So you talk about it, you make examples of people and promote people that do take some risks. Any type of a business culture has a tendency to try to homogenize itself, and you’ve got to have a few rebels around, and you have to let people see how much they help.
Be curious about everything. You have to have a curiosity about customers, about technology, about industry — basically you can’t define it right down to one particular interest. It’s more of a curiosity of the world about you and everything that affects it.
You can’t just limit it to just your relevant industry idea; you don’t know what technology is happening in Asia or Germany or here in the United States that might eventually affect your product.
And if you can put it all together, if you’re curious and you’re driven by your customers and you understand what their strengths and weaknesses are, what their needs are, then you can look toward the world of technology and put the two together. It’s sort of like keeping one ear to the customer and one ear to what’s happening in the world to help create products that succeed.
Refuse a complacent mindset.Growth and complacency is an oxymoron. Complacency, bureaucracy, lack of risk-taking, they’re all sort of the opposite of growth. You have to help people understand that, even though we’re growing and we’ve got some very substantial growth, the market potential is growing at an even greater rate.
Be aware of that and aggressively go after it by increasing your customer base, increasing the types of customers we’re selling to in different market segments, taking advantage of the international market and the way the dollar is at the moment.

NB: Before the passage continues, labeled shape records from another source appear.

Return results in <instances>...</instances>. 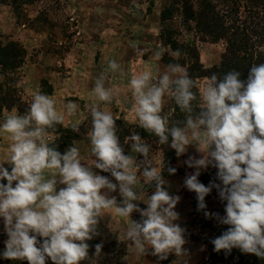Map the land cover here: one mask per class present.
I'll list each match as a JSON object with an SVG mask.
<instances>
[{
	"label": "clouds",
	"instance_id": "clouds-1",
	"mask_svg": "<svg viewBox=\"0 0 264 264\" xmlns=\"http://www.w3.org/2000/svg\"><path fill=\"white\" fill-rule=\"evenodd\" d=\"M108 67L115 70L118 64L109 60ZM153 78V71L146 69L129 80L134 115L140 127L154 133L160 144H168L177 157L189 147L199 153L198 158L189 155L183 160L193 169L183 183L195 193L198 211L206 209L205 197L212 189L224 202L223 216L204 211L206 219L227 226L211 240L213 251L230 254L238 249L264 259V63L251 66L244 80L235 70L219 79L216 74L207 77L200 89L202 111L195 116L194 84L185 67L170 63L156 82ZM92 91L100 101L111 99L102 77ZM166 95L189 114L184 127L169 128L167 117L160 114ZM77 109V103L69 101L60 110L53 98L36 91L26 114L13 112L0 123V134L10 141L0 155V224L7 237L0 259L80 264L89 258L88 241L99 235L102 218L111 216L123 221L120 238L130 241L138 256L151 255L159 264L172 254L181 258L180 264H188L186 229L177 223L175 210L180 196L169 193L161 157L149 159L150 146L138 134L128 137L132 154H123L112 114L93 108L91 166L81 163L78 147L61 154L49 145L48 129ZM72 127L78 130L76 123ZM137 153L142 161L136 160ZM208 167L216 169L220 183L205 186L198 180ZM94 169L109 173L115 182ZM166 171L174 174L177 169ZM140 177L144 185L154 184L151 195L135 190ZM137 200L146 207L134 203ZM133 212L138 220L132 219ZM101 250L102 244L96 243L94 254Z\"/></svg>",
	"mask_w": 264,
	"mask_h": 264
},
{
	"label": "rangeland",
	"instance_id": "rangeland-1",
	"mask_svg": "<svg viewBox=\"0 0 264 264\" xmlns=\"http://www.w3.org/2000/svg\"><path fill=\"white\" fill-rule=\"evenodd\" d=\"M165 5H168V0H40L37 2L0 0V41L3 44L12 40L16 41L26 51L23 64L18 70L19 78L16 79L17 96L30 106L31 97L29 94L32 90H30L31 88L27 89L28 86H37L42 93L45 91L47 93V90L52 86H72L66 100L79 101L78 96L81 93L76 86H82L86 95L89 92L86 89L88 87L92 89L97 79L102 77L105 88H109L118 99V101L115 98L112 101H107L108 106L110 104L114 111L113 118L133 124L131 122L134 121V118L125 116L127 114L125 109L134 111L133 108L127 109L128 106H126L132 97V89L126 87L130 86L129 80L134 75L151 69L154 73L153 82H156V79L166 70L167 64L171 62L181 64L183 61H186V64H192L194 62L189 61L187 55L179 54L177 56L176 52H172L168 46L160 42L159 36L162 27L159 18L162 7ZM227 6V4H223L219 10L227 11L223 14L231 24L235 19L240 20V16L245 15L240 13V10ZM154 9L157 10V13H154ZM175 20L170 24L179 30V20ZM190 25L193 24L190 23ZM193 35L191 33L184 34L179 41L193 42ZM225 46L226 43L223 40L215 43L198 40L197 53L202 66L211 68L218 64L225 51ZM35 50H38V54L34 53ZM129 54H133V57L130 58ZM201 54L203 59L200 57ZM157 55H159V59H157ZM109 60H115L118 68L110 69L108 67ZM147 60L152 64L145 66L144 62ZM186 64L183 67L187 69L190 65ZM1 80L2 76L0 75ZM205 82L206 78H199L196 81L199 95ZM87 101V96L85 99L81 97L79 101L82 119L77 125L78 130L75 131L80 137L91 132L92 109L97 108L102 111V106L107 104L103 101V105L100 107L88 106ZM174 101L171 95L165 96L160 113L162 116L168 117L173 114ZM118 102L122 105L126 102L123 109L120 108ZM104 109L106 110V108ZM61 125L62 132H57V128L48 129L49 145L55 148H57L56 143L66 135V129H73L68 124L61 123ZM132 132L136 134L134 129ZM126 143L132 142L127 139ZM189 155L199 157V153L195 151L194 147H189L186 154L177 157L174 165L177 171L164 179L168 182L166 186L169 193L180 196L175 210L179 213L177 223L186 229L187 243L184 247L189 250L188 264H208L210 251L208 244H204V240L208 238L211 242L217 235L215 232H204L206 234L204 235L201 227L209 226L210 221L212 229L216 230L220 223L216 218L206 219L204 211L223 216L224 202L220 200L218 191L212 189L205 197L206 209L200 210L201 218L191 214L196 196L194 192L188 191L183 183L186 175L193 171L183 164V160ZM155 156H160L163 161V155L159 149L150 150L149 159ZM143 159L140 156L137 161ZM92 160L94 159H87L82 164L91 166ZM153 165H155L154 159ZM210 169L213 170V167L202 170L198 180L200 181L201 176ZM94 171L103 174L98 169H94ZM137 175L139 177V172ZM140 181L143 183L142 177H140ZM210 181L220 183L216 173L206 179L207 183L204 185L207 186ZM150 186H154V184H142L144 191H154ZM135 190L138 192L137 188ZM136 204L141 208L146 207L143 203ZM132 219L138 220L139 214L133 212ZM100 225L103 226L102 230L98 229L102 244L101 253L95 255V244H91L92 240L88 241L90 244L89 258L81 261L80 264H156L155 257L151 255L138 256L130 247L131 242L120 238L122 234L120 229L124 223L114 217L105 216L98 227ZM2 233V224H0V234ZM180 261L181 258L170 254L167 260L161 261L159 264H180ZM46 264H51V261H47Z\"/></svg>",
	"mask_w": 264,
	"mask_h": 264
},
{
	"label": "trees",
	"instance_id": "trees-1",
	"mask_svg": "<svg viewBox=\"0 0 264 264\" xmlns=\"http://www.w3.org/2000/svg\"><path fill=\"white\" fill-rule=\"evenodd\" d=\"M34 2L40 0H32ZM167 1V0H166ZM221 1V2H219ZM215 2H217L215 4ZM223 4L227 7L240 10L244 16L235 19L234 22L226 20L223 13L226 10H219ZM160 12V24L162 32L160 33V42L168 46L172 52L179 51V54L187 55L189 61H194L187 67V71L193 80L192 91L195 94L192 104L191 115L195 116L202 111L200 95L196 86V81L199 78H207L212 74H216L218 79L222 78L224 74L229 71H238L241 73V79L247 77L251 66L264 63V0H168V5L162 7ZM247 13V14H246ZM244 17V19H242ZM178 19V26L180 29L171 26V22ZM192 23L193 25H190ZM177 31H176V30ZM194 34L192 36L193 42H180L179 39L184 34ZM211 42L215 43L223 40L226 43V48L222 54L221 61L211 68H204L199 61V54L197 53V42ZM26 51L21 44L16 41H8L3 44L0 41V116L4 109H16L18 114H26L29 104L21 100L17 96L16 79L19 78L18 70L23 64ZM172 63V62H171ZM173 64V63H172ZM186 61L181 62L184 66ZM186 64V65H188ZM168 65V64H167ZM44 94H51L52 88H49ZM175 102V101H174ZM173 114L167 117L168 127H184L188 113L181 111L180 107L175 103L173 106ZM116 135L119 143L123 147L128 137H130L135 130L141 139L147 143L151 149L160 150L163 155V163L165 171L162 173L163 177H169L166 168L174 167L177 156L175 151L169 147L168 144H160L159 138L152 132L140 127L138 124H130L114 118ZM52 128H57V132H62L61 124H56ZM66 135L56 143V150L64 153V151L71 147L80 136L73 129H66ZM171 137H169V140ZM150 149V150H151ZM138 157L140 155L137 153ZM216 173L213 168L207 170L206 174L201 176L200 182L205 184L206 179H209ZM102 175L109 176V173ZM154 189V186H150ZM192 206V215L200 217V210H197V200ZM209 221V226H202V234L204 232H215L217 237L227 228L226 225H219L218 229H212ZM102 225L98 227L102 230ZM207 228V229H206ZM99 232V231H98ZM208 237V236H206ZM6 234H0V249H3V241L6 239ZM204 244H208L209 248V263L208 264H264V259H259L253 254L241 253L238 249H233L230 254H226L221 250L220 252L213 251V245L208 240H204ZM100 243V237L97 235L92 239L91 244ZM0 264H27L26 261L21 260H7L0 259Z\"/></svg>",
	"mask_w": 264,
	"mask_h": 264
},
{
	"label": "crops",
	"instance_id": "crops-1",
	"mask_svg": "<svg viewBox=\"0 0 264 264\" xmlns=\"http://www.w3.org/2000/svg\"><path fill=\"white\" fill-rule=\"evenodd\" d=\"M154 11V13H157V10H153ZM34 53H36V54H38V50H35L34 51ZM130 56V58H132L133 57V54H129ZM200 57H201V59H203V57H202V54L200 55ZM149 58V57H148ZM202 61V60H201ZM217 61V60H216ZM149 61L147 60V61H145L144 62V64L146 63V65L145 66H147L148 64H152V62H149ZM154 62H156L155 61V59H154ZM215 64L217 63V62H214ZM154 64H156V63H154ZM66 73H68V72H66ZM26 87V86H25ZM72 86H52V93L51 94H49V96L51 97V98H53L55 101H56V107L58 108V109H60V110H63V108H64V105L67 103V102H69L70 100H66V96L68 95V92L70 91V89H72L71 88ZM95 87V86H94ZM93 87V88H94ZM126 87H128L129 89H131V87L130 86H126ZM27 89L28 88H31L30 90H32V91H30V99H31V101H32V97H33V94H34V92H36V91H40V88H38L37 86H28V87H26ZM76 88H77V90L81 93L80 94V96H78L79 98V101H80V99H81V97H83V99H85V97L87 96V104H88V106H96V107H100V106H102L103 104V101H100V100H98L97 98H96V96H95V94L93 93V91H92V89H91V87H88V89H86L87 91L89 90V92H87V94L85 95V93H84V90L82 89V86H76ZM80 89V90H79ZM59 90H63L61 93H59L58 91ZM108 90L110 91V93H111V101H112V99L113 98H117V97H115V95L113 94V92L108 88ZM129 91H131V90H129ZM27 92V91H26ZM130 96H131V94H130ZM67 97H69V96H67ZM68 99H70V98H68ZM117 101H118V99H116ZM122 100H124V99H122ZM79 101H74V102H76L77 103V105H78V109H77V111H76V113H75V115H73V116H71V117H69V116H67V115H65V121L63 122V123H65V124H68V125H70V127H72V125L74 124V123H76L77 125H78V123H80V121H81V119H82V116H81V112L82 111H80L81 110V108L79 107ZM106 103H107V101H105ZM85 103V104H86ZM116 103V102H115ZM125 103L126 102H124L123 103V105L122 104H120L119 102H118V104H120V108L121 109H123L122 107H124L125 106ZM134 104H135V98H134V96L132 95V97H131V100L128 102V105H126V106H128V108L127 109H129L130 107L131 108H133V106H134ZM106 106H102V111H107V112H110L111 114H112V116L114 115V111L111 109V105L109 104V106H108V103L107 104H105ZM116 105H117V103H116ZM103 108H106V110L104 109L103 110ZM125 111H127V114L125 115L127 118H130V117H133L134 118V121L133 122H131V123H139L138 122V119L135 117V115H134V111H129V110H126L125 109ZM13 112H15V113H18L15 109H11V110H6V109H4L3 111H2V115L0 116V123H3V121H4V119L9 115V114H11V113H13ZM114 117V116H113ZM73 128V127H72ZM9 143H10V141H8L6 138H5V135L4 134H0V155H3V153L7 150V148H8V146H9ZM72 146H75V147H78L79 149H80V154H81V156L83 157V160L81 161V163H83V161H85V160H87V159H95V157L94 156H92V154H91V152H90V148H91V145H90V133H88V134H85V135H83V136H81L80 137V139L78 140V141H75L73 144H72ZM71 146V147H72ZM68 149V148H67ZM66 149V150H67ZM65 150V151H66ZM123 150H124V152H123V154H125V155H130V154H132V152H131V143H126L124 146H123ZM64 151V152H65ZM135 155V158H136V160H137V158H138V156H137V154H134ZM138 174V173H137ZM109 179L110 180H112V182H115V179L113 178V177H111V176H109ZM142 184L144 185V183H142L141 181H140V186L137 188L138 189V194H140V195H142V196H148V195H151V193L153 192V190L152 191H144L143 190V187H142ZM119 199V198H118ZM134 203H143L144 204V202H143V200H137V201H134ZM107 217H111V216H107ZM119 220V219H118ZM119 221H121V220H119ZM121 223H123V221H121ZM124 227H125V225H123L122 227H121V229H120V233H122V231H123V229H124Z\"/></svg>",
	"mask_w": 264,
	"mask_h": 264
}]
</instances>
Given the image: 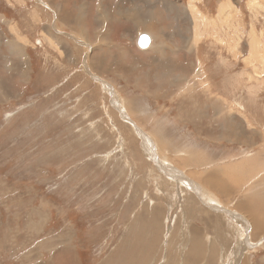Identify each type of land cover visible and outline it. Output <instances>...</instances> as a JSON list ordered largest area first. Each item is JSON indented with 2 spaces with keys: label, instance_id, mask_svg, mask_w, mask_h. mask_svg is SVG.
I'll list each match as a JSON object with an SVG mask.
<instances>
[{
  "label": "rangeland",
  "instance_id": "1",
  "mask_svg": "<svg viewBox=\"0 0 264 264\" xmlns=\"http://www.w3.org/2000/svg\"><path fill=\"white\" fill-rule=\"evenodd\" d=\"M263 46L264 0H0V264H264Z\"/></svg>",
  "mask_w": 264,
  "mask_h": 264
},
{
  "label": "bare ground",
  "instance_id": "2",
  "mask_svg": "<svg viewBox=\"0 0 264 264\" xmlns=\"http://www.w3.org/2000/svg\"><path fill=\"white\" fill-rule=\"evenodd\" d=\"M103 1V0H102ZM194 1V0H193ZM101 2V1H100ZM192 2V1H191ZM62 3V2H61ZM192 4V3H191ZM61 7V6H60ZM191 8H192V12H194V14H196L195 13V8H194V4H192L191 6H190ZM84 8V7H83ZM118 8V6L116 7V9ZM119 8H124V6L123 7H119ZM61 10V9H60ZM84 10V9H83ZM82 10V11H83ZM102 10V9H101ZM141 10V9H140ZM70 9H68V10H65V12H64V14L62 15V16H58V19H62L63 21H65L66 20V22L68 23V19H72V20H76L75 18H74V16L76 17H79L80 19H82L81 17L83 16V12H81L80 10L78 11V14H76L75 13V11H73L71 14H70ZM103 12H107L106 10H102ZM101 11V16L103 17L104 16V13ZM138 11V10H137ZM114 12V11H113ZM116 13V12H115ZM131 12H130V10H128V11H126L125 10V8L124 9H118V11H117V14L118 15H122V16H119V20H123V22H124V19H127V17H129L128 19L129 20H131V18L130 17H136L137 19H139V16L137 15V14H130ZM134 13V12H133ZM108 14L110 15V13H109V10H108ZM141 14V13H140ZM69 15H71V17L69 16ZM74 15V16H73ZM127 16V17H126ZM100 19H101V17H100ZM113 20V19H112ZM136 21V20H135ZM83 21L80 23V24H74V25H72V23H71V21H69V25H70V27H72V30H75L78 34H82V33H84L85 34V32H84V30H83ZM139 24V23H138ZM143 24V23H142ZM101 25V24H100ZM195 26H197V24L195 25ZM139 27V26H138ZM199 29V28H198ZM195 31V30H194ZM199 31H201V30H199ZM143 35H147V34H142V35H139V38H137L138 40H140V38H141V36H143ZM149 36V35H148ZM49 38V37H48ZM95 38V37H94ZM59 39V38H58ZM195 39V38H194ZM50 40H52V39H50ZM51 42V41H50ZM54 42H56V41H54ZM60 43H62V40H60L59 41ZM98 42V40H97V38H95V41H92L91 43H93V44H87V43H84V45L83 46H88V49H87V51H89V49L91 48L92 49V51L95 49L94 48V46L96 47V44L95 43H97ZM195 42H196V39H195ZM253 43V42H252ZM14 44H16V45H18V46H20L21 48H22V46H21V44H18L17 42L16 43H14ZM58 46V45H57ZM192 46H193V44H192ZM253 47V49H252V53L250 54L251 55V59H253V61L254 60H257L258 58H260V49L258 48V43H253V45H252ZM260 47V46H259ZM264 47V46H263ZM257 48H258V50H257ZM23 49V48H22ZM234 50V49H233ZM24 52V51H23ZM71 53V52H70ZM234 53V52H233ZM80 55V54H79ZM24 57H25V54L23 55ZM74 56V55H73ZM73 56H72V54L70 55V57L71 58H73ZM90 57H91V55H90V53H89V55H87V58H89L90 59ZM262 57V56H261ZM251 62V61H250ZM254 63V62H253ZM254 66V65H253ZM258 165V164H257ZM251 167V166H250ZM243 206V205H242ZM252 217V216H251Z\"/></svg>",
  "mask_w": 264,
  "mask_h": 264
},
{
  "label": "crops",
  "instance_id": "3",
  "mask_svg": "<svg viewBox=\"0 0 264 264\" xmlns=\"http://www.w3.org/2000/svg\"><path fill=\"white\" fill-rule=\"evenodd\" d=\"M195 8V5H194ZM5 17V15H4ZM18 43V42H17ZM20 44V43H18ZM3 57V56H2ZM7 60H9L10 56H5ZM25 74V73H23ZM2 89H0L1 91ZM43 228V226H42ZM54 246H51V243L47 242L46 245L42 246L40 245V248L37 249V252H40L43 254V256L50 255L48 257V262L52 258L53 260H59L60 264H76V256L79 257V254L77 255L76 251L71 248L70 245H67L63 242V239H60V237H55ZM36 252V253H37ZM46 261V262H47Z\"/></svg>",
  "mask_w": 264,
  "mask_h": 264
},
{
  "label": "water",
  "instance_id": "4",
  "mask_svg": "<svg viewBox=\"0 0 264 264\" xmlns=\"http://www.w3.org/2000/svg\"><path fill=\"white\" fill-rule=\"evenodd\" d=\"M151 41H152V38L150 35L149 36L143 35V36H141L138 44H139L141 49H147L149 47Z\"/></svg>",
  "mask_w": 264,
  "mask_h": 264
}]
</instances>
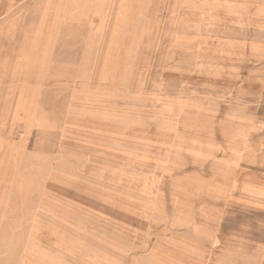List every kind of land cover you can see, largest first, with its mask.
I'll return each mask as SVG.
<instances>
[{
	"label": "rangeland",
	"instance_id": "rangeland-1",
	"mask_svg": "<svg viewBox=\"0 0 264 264\" xmlns=\"http://www.w3.org/2000/svg\"><path fill=\"white\" fill-rule=\"evenodd\" d=\"M18 1L0 264H264V0Z\"/></svg>",
	"mask_w": 264,
	"mask_h": 264
},
{
	"label": "crops",
	"instance_id": "crops-1",
	"mask_svg": "<svg viewBox=\"0 0 264 264\" xmlns=\"http://www.w3.org/2000/svg\"><path fill=\"white\" fill-rule=\"evenodd\" d=\"M79 248L80 246H75ZM89 258H91L90 262L92 264H108V262L105 260V258H101L97 253L93 252L89 255ZM101 260V261H100ZM26 264V263H25ZM111 264V263H110Z\"/></svg>",
	"mask_w": 264,
	"mask_h": 264
},
{
	"label": "bare ground",
	"instance_id": "bare-ground-1",
	"mask_svg": "<svg viewBox=\"0 0 264 264\" xmlns=\"http://www.w3.org/2000/svg\"><path fill=\"white\" fill-rule=\"evenodd\" d=\"M32 0H19L18 1V5H19V8L22 9V8H25ZM37 2V1H36ZM23 10V9H22ZM9 12V11H8ZM13 16V15H12ZM9 18V17H7ZM13 19V18H12ZM6 20V19H5ZM93 22V21H92ZM3 25V24H2ZM87 49V48H86ZM45 54V53H44ZM37 81V80H36ZM39 82V81H37ZM26 83V82H25ZM24 84V83H23ZM38 84V83H37ZM23 114V113H22Z\"/></svg>",
	"mask_w": 264,
	"mask_h": 264
}]
</instances>
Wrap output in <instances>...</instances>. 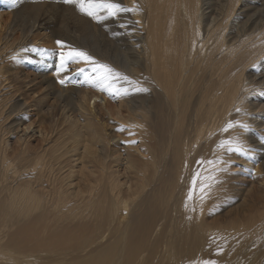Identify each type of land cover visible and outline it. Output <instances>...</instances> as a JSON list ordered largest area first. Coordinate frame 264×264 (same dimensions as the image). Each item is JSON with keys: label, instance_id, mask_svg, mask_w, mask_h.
Instances as JSON below:
<instances>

I’ll go back to three words: bureaucracy, complacency and risk-avoidance. You have to try to ensure those don’t set in. It’s communication. If they constantly hear about opportunities out there from you, then it becomes sort of ingrained in the company, and they see the opportunities.
Today, you hear a lot about these troubled times, and I know a lot of people in business, and in certain segments that’s very true, but I know a lot of other people who have been aggressive and who have used their ingenuity to make things happen, and that comes from refusing to be complacent and sharing that with others.
Give employees appropriate perspective. There is an old story about a gentleman who went to a quarry, and he walked up to a mason pounding a stone and asked what he was doing.
The mason said, ‘I’m pounding this stone here, trying to square it.’ He went to another mason and asked what he was doing, and he said, ‘I’m trying to square this stone that goes right next to the cornerstone of this 3,000-foot cathedral.’
So there are two totally different motivations there. So the more that employees understand the products, understand how they’re used and understand the customer, the more they can put that little bit of extra into the way they’re packaging it.
I require that all managers go to trade shows, talk to the customers. They’re what’s it’s all about. Employees have to be totally comfortable with the products that we have. Nothing infuriates someone more than when you go into a store and you ask somebody a question and they don’t know.
So we make sure that one of the tenets of our success is always being the most knowledgeable about our products, how they’re applied, what they’re used on and doing that from a customer’s viewpoint so that we can really understand what they want. That comes from trade shows, face-to-face contact and working from the customer’s perspective.
If the only knowledge I have is what was explained to me ... then I won’t get it.